Three layers, each guarding the next:

  1. Declarativepackages/parser/src/utils/container-normaliser.ts has a DETERMINISM AUDIT block in the file header that documents the four non-deterministic primitives the module deliberately does NOT use (Date.now(), Math.random(), module-level let/var, process.env reads).

  2. Empiricalpackages/parser/test/container-normaliser.test.js has 60 assertions including a 100-way concurrent parse test AND a real node:worker_threads cross-worker parse. Both assert byte-identical output.

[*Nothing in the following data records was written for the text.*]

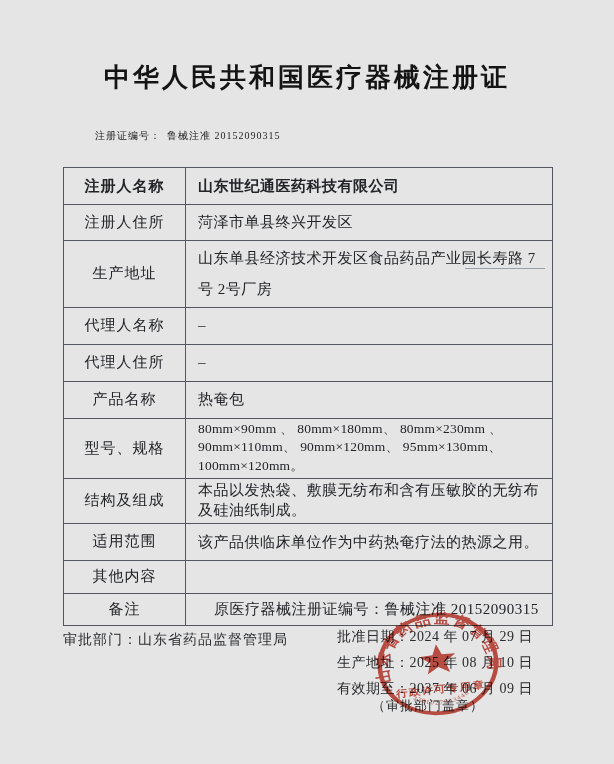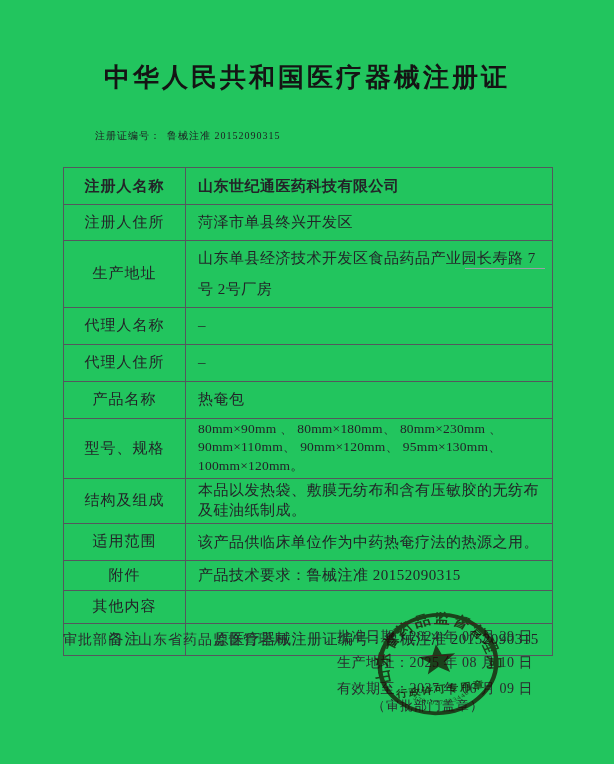--- a/index.html
+++ b/index.html
@@ -1,21 +1,21 @@
 <!DOCTYPE html>
 <html><head>
 <meta charset="utf-8">
 <style>
   * { margin:0; padding:0; box-sizing:border-box; }
   html,body { width:614px; height:764px; }
   body {
     font-family:"Liberation Serif","DejaVu Serif",serif;
     background:#ffffff; color:#1e1f22; position:relative; overflow:hidden;
   }
-  .page { position:absolute; inset:0; background:#22c55e; }
+  .page { position:absolute; inset:0; background:#e5e5e5; }
 
   .page-title {
     position:absolute; top:60px; left:0; width:100%;
     text-align:center; font-size:26px; font-weight:bold; letter-spacing:3px;
     color:#141414;
   }
 
   .cert-line {
     position:absolute; top:129px; left:95px; font-size:10px; letter-spacing:1px;
   }
@@ -117,24 +117,20 @@
         <td class="value">80mm×90mm 、 80mm×180mm、 80mm×230mm 、 90mm×110mm、 90mm×120mm、 95mm×130mm、 100mm×120mm。</td>
       </tr>
       <tr class="r-structure">
         <td class="label">结构及组成</td>
         <td class="value">本品以发热袋、敷膜无纺布和含有压敏胶的无纺布及硅油纸制成。</td>
       </tr>
       <tr class="r-scope">
         <td class="label">适用范围</td>
         <td class="value">该产品供临床单位作为中药热奄疗法的热源之用。</td>
       </tr>
-      <tr class="r-attachment">
-        <td class="label">附件</td>
-        <td class="value">产品技术要求：鲁械注准 20152090315</td>
-      </tr>
       <tr class="r-other">
         <td class="label">其他内容</td>
         <td class="value"></td>
       </tr>
       <tr class="r-remark">
         <td class="label">备注</td>
         <td class="value">原医疗器械注册证编号：鲁械注准 20152090315</td>
       </tr>
     </tbody>
   </table>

  3. Regression-proofpackages/core/src/engine/worker-parser.ts has a verifyDeterminismAtBoot() function that runs at the end of init(). It parses a known input through the freshly-built processor and asserts the output equals a frozen snapshot. If a future code change introduces non-determinism, the worker throws at boot and the build fails immediately.

The 100-way test

The test fixture in container-normaliser.test.js:

test('determinism: 100 concurrent parses of the same source produce identical HTML', async () => {
  const md = freshProcessor();
  const src = '<complex source with nested grids + cards>';
  const N = 100;
  const results = await Promise.all(
    Array.from({ length: N }, () => processContentAsync(src, md, {}, { filePath: 'det.md' }))
  );
  const first = results[0].htmlContent;
  for (let i = 1; i < N; i++) {
    assert.equal(results[i].htmlContent, first, `divergence at index ${i}`);
  }
});

100 parallel parses, byte-identical output. This is the strongest empirical guarantee we have that parallel workers won't produce inconsistent output.

Why determinism matters

docmd is built around a worker pool — the build process shards pages across multiple threads, parses each shard independently, then writes the results. If the parser were non-deterministic (e.g. depended on a global counter, a timestamp, or a shared cache), two workers given the same input would produce different HTML. That would break:

  • Caching layers (the same content rendered twice should hash the same).
  • The boot-time self-test (any non-determinism crashes the worker at init, before the first message is processed).
  • Reproducible builds (pnpm build should produce the same output every time, given the same source).

OKF classification

okf.type: reference — explicit. The page is included in the OKF bundle as a reference concept.